Complete guide to using SigNoz for observability, monitoring, and tracing in the Inkeep Agent Framework

SigNoz is a full-stack observability platform that provides distributed tracing so that you can track requests across multiple agents and services.

Quick Start

  1. Start the Complete Stack:
# From the root directory of the agent framework
docker compose up -d

This single command starts the entire observability and integration stack:

Agent Framework Components:

  • OTEL Collector (ports 14317-14318)
  • Jaeger UI (port 16686)

SigNoz Components:

  • SigNoz UI (port 3080)
  • SigNoz OTEL Collector (ports 4317-4318)
  • ClickHouse Database
  • Zookeeper

Architecture

The observability setup uses a dual-routing OTEL Collector:

Application → OTEL Collector → Jaeger → Jaeger UI (http://localhost:16686)
                             → SigNoz → SigNoz UI (http://localhost:3080)

Application Configuration

Configure your agent framework to send traces to the OTEL Collector:

// Recommended: Use OTEL Collector for dual routing to Jaeger + SigNoz
process.env.OTEL_EXPORTER_OTLP_ENDPOINT = "http://localhost:14318/v1/traces";
process.env.OTEL_SERVICE_NAME = "inkeep-agents";

// Alternative endpoints:
// OTLP HTTP: http://localhost:14318/v1/traces (default)
// OTLP gRPC: http://localhost:14317/v1/traces
// Direct to Jaeger: http://localhost:24318 (Jaeger only)

Accessing the UI

Once the stack is running, access SigNoz at: http://localhost:3080

You can also access:

Stopping Services

# Stop the entire stack
docker compose down

Using SigNoz UI

The Traces page provides detailed request tracing:

Viewing Traces

The SigNoz traces interface provides comprehensive visibility into your agent operations:

SigNoz Traces Explorer showing inkeep-chat service traces with timestamp, service name, operation name, duration, HTTP method, and response status code columns

The traces explorer shows:

  • Timestamp: When each span occurred
  • Service Name: The service that generated the span (e.g., inkeep-chat)
  • Operation Name: Specific operations like ai.generateObject, tls.connect, ai.toolCall
  • Duration: How long each operation took (in milliseconds)
  • HTTP Method: For HTTP operations, shows the method (POST, GET, etc.)
  • Response Status Code: HTTP status codes (200, 404, etc.)

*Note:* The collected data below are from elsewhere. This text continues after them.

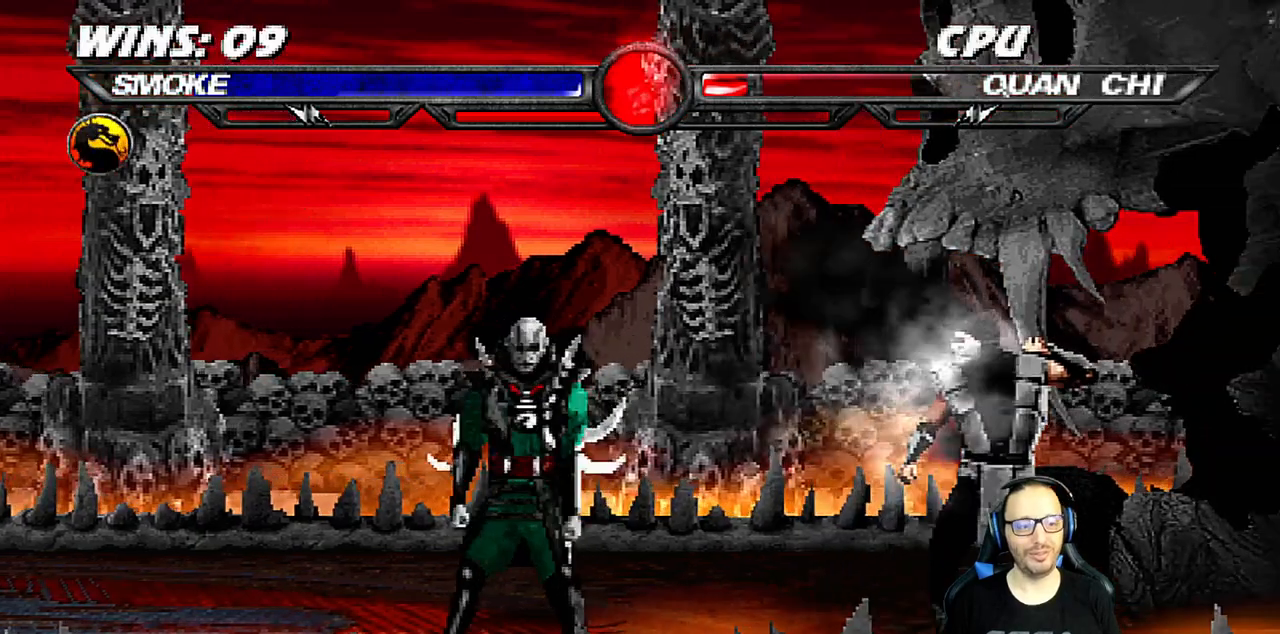
{"buttons": [], "left_stick": "center", "right_stick": "center", "events": [[33, "DPAD_RIGHT", "down"], [150, "DPAD_RIGHT", "up"], [200, "DPAD_RIGHT", "down"], [300, "DPAD_RIGHT", "up"], [350, "DPAD_RIGHT", "down"], [467, "DPAD_RIGHT", "up"]]}
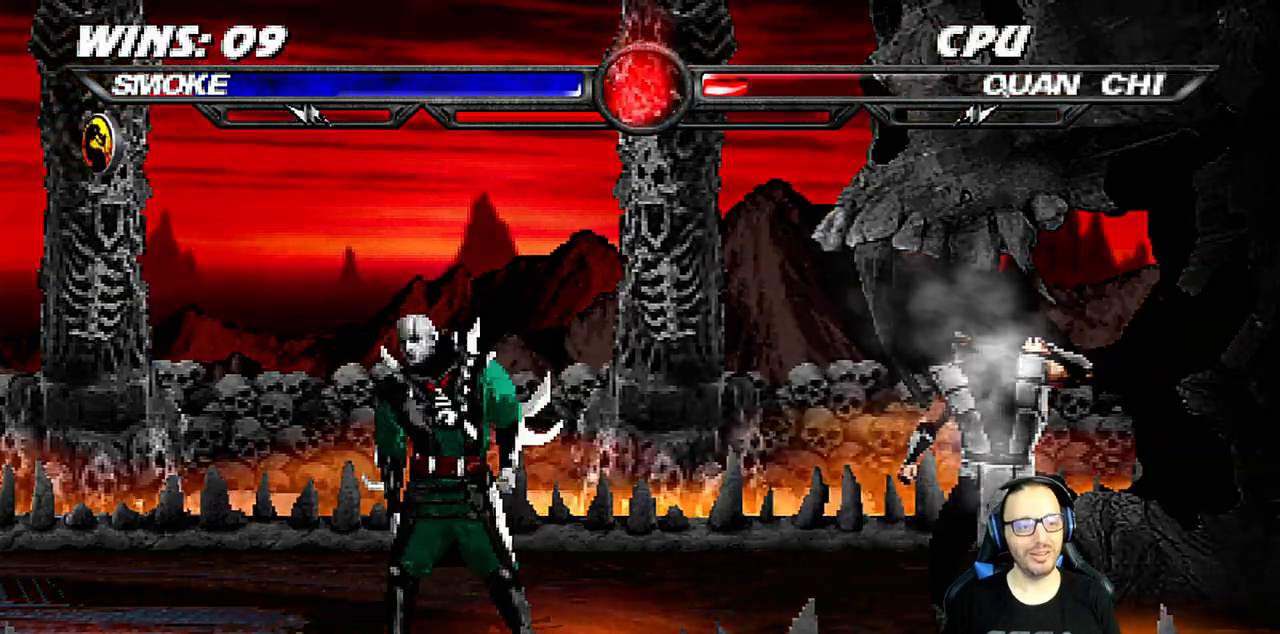
{"buttons": [], "left_stick": "center", "right_stick": "center", "events": [[33, "DPAD_RIGHT", "down"], [150, "DPAD_RIGHT", "up"], [200, "DPAD_RIGHT", "down"], [300, "DPAD_RIGHT", "up"]]}
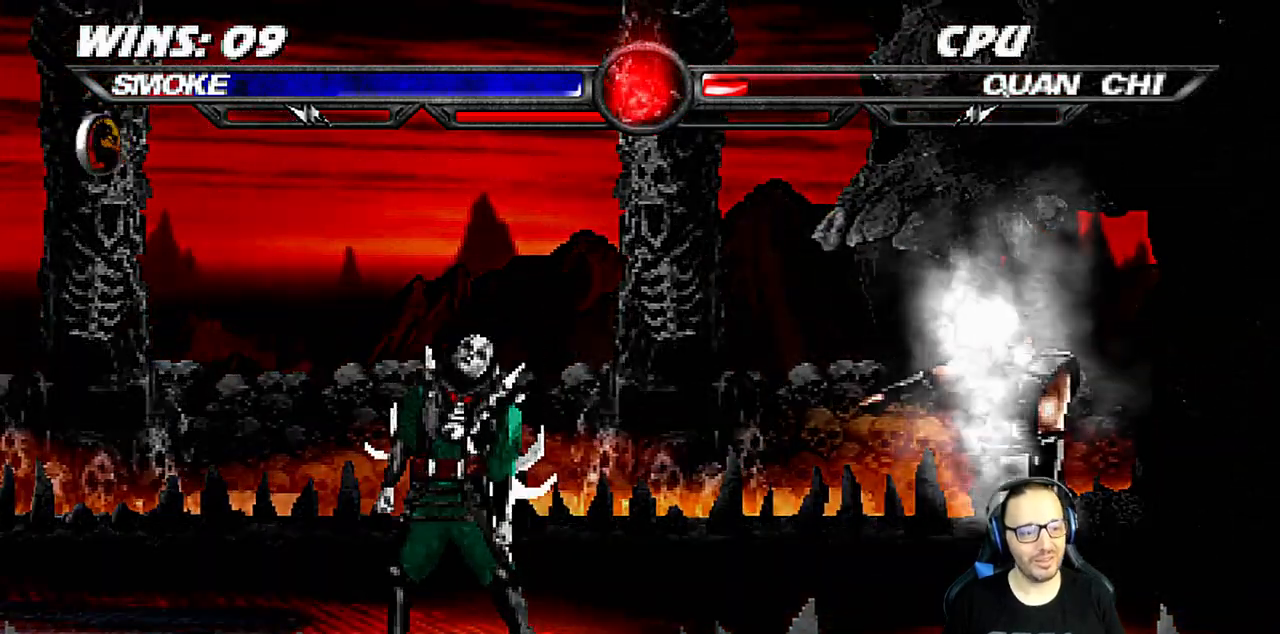
{"buttons": [], "left_stick": "center", "right_stick": "center", "events": []}
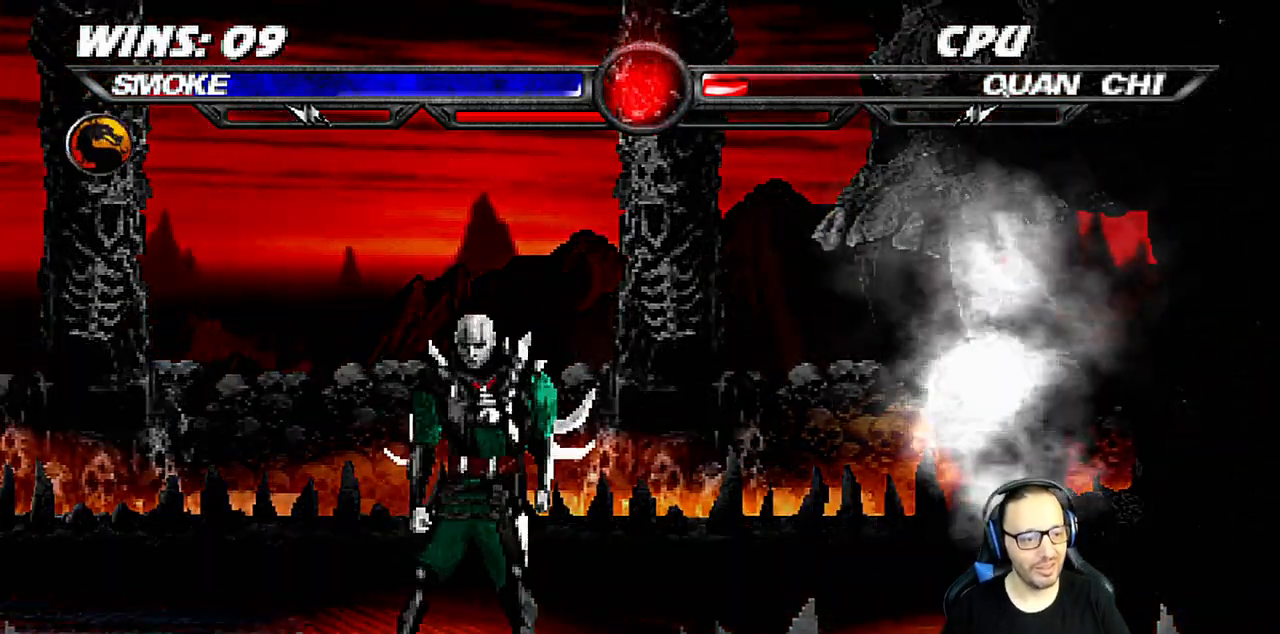
{"buttons": [], "left_stick": "center", "right_stick": "center", "events": []}
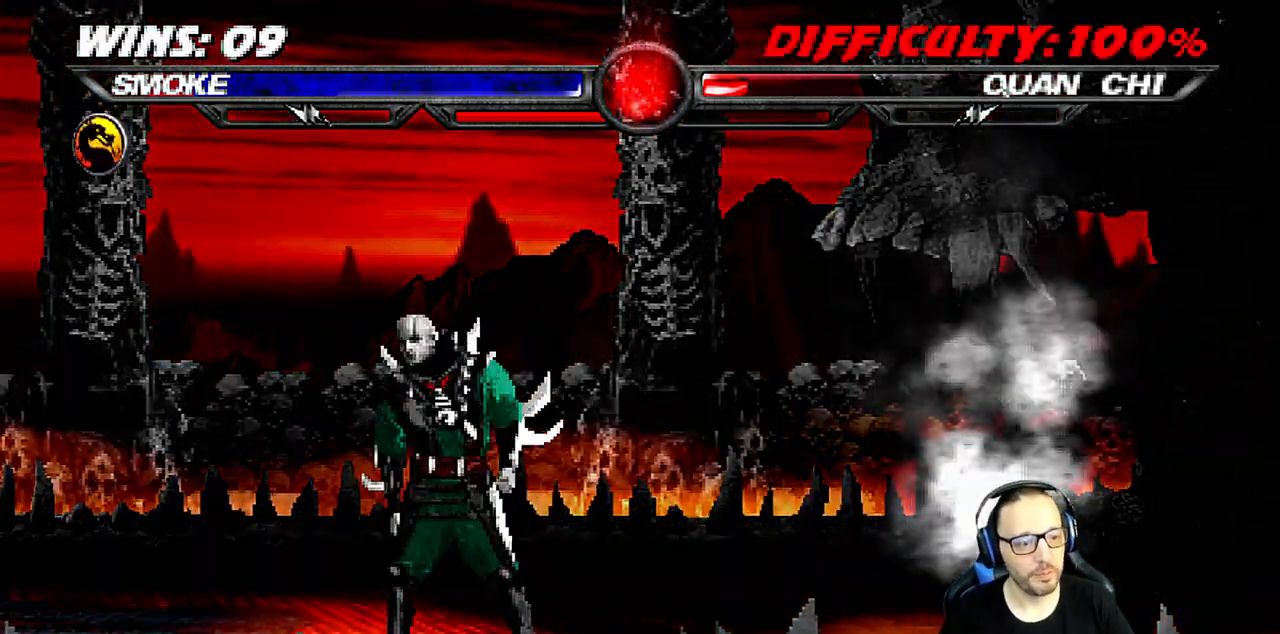
{"buttons": [], "left_stick": "center", "right_stick": "center", "events": []}
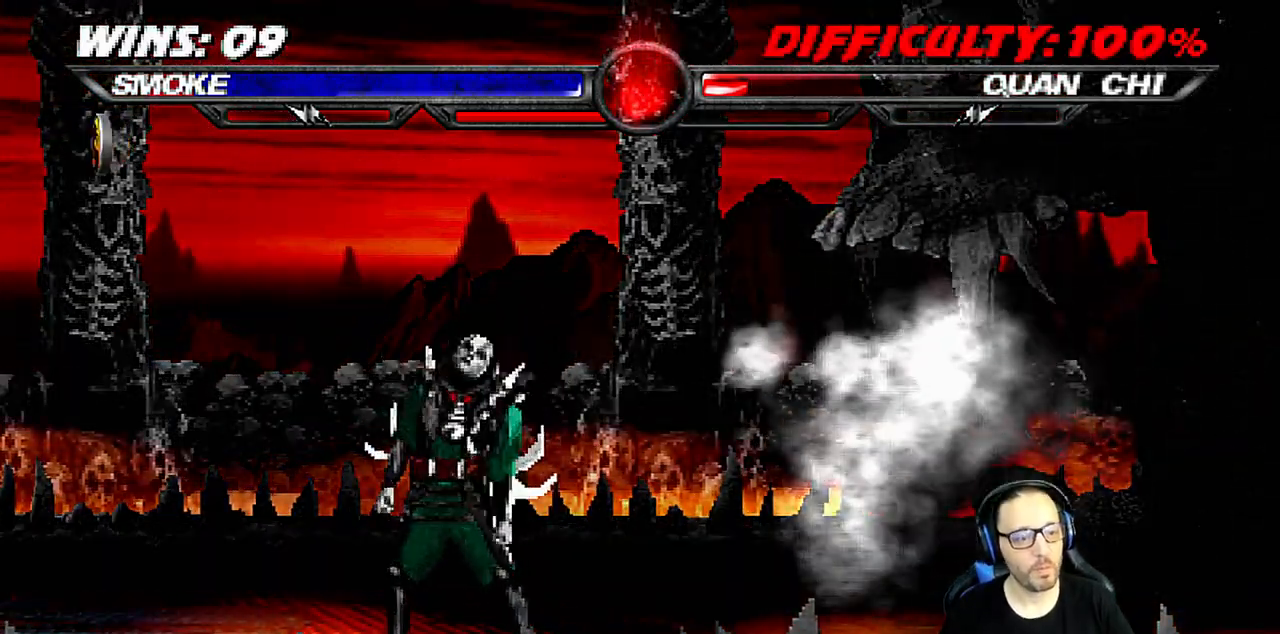
{"buttons": ["CROSS"], "left_stick": "center", "right_stick": "center", "events": [[267, "CROSS", "down"]]}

Key features of the traces view:

  • Filtering Options: Use the left sidebar to filter by duration, deployment environment, service name, and more

  • Time Range Selection: Choose from preset ranges or custom time periods

  • Multiple Views: Switch between List View, Traces, Time Series, and Table View

  • Real-time Updates: Traces refresh automatically to show new data

  • Trace List: Browse all traces with filtering options

  • Trace Details: Drill down into individual traces

  • Span Timeline: See the execution flow across agents

Filtering Traces

# Filter by service
service_name = "inkeep-chat"

# Filter by operation
operation = "agent.generate"

# Filter by status
status = "error"

# Filter by duration
duration > 1000ms

# Filter by custom attributes
agent.id = "customer-support-agent"

Analyzing Individual Traces

When you click on a specific trace from the list, you'll see the detailed trace view with a flamegraph visualization:

SigNoz Trace Details showing flamegraph visualization with span hierarchy, timing information, and detailed span attributes

Flamegraph Visualization:

  • Horizontal Bars: Each bar represents a span (operation) in your trace
  • Bar Width: Proportional to the duration of the operation
  • Color Coding:
    • Blue bars: Successful operations
    • Red bars: Operations with errors

Key Information Displayed:

  • Total Spans: Total number of operations in this trace (e.g., 122)
  • Error Spans: Number of spans that encountered errors (e.g., 19)
  • Trace Duration: Total time for the entire trace (e.g., 5.2 mins)
  • Timestamp: When the trace occurred
  • Service: The primary service (e.g., inkeep-chat)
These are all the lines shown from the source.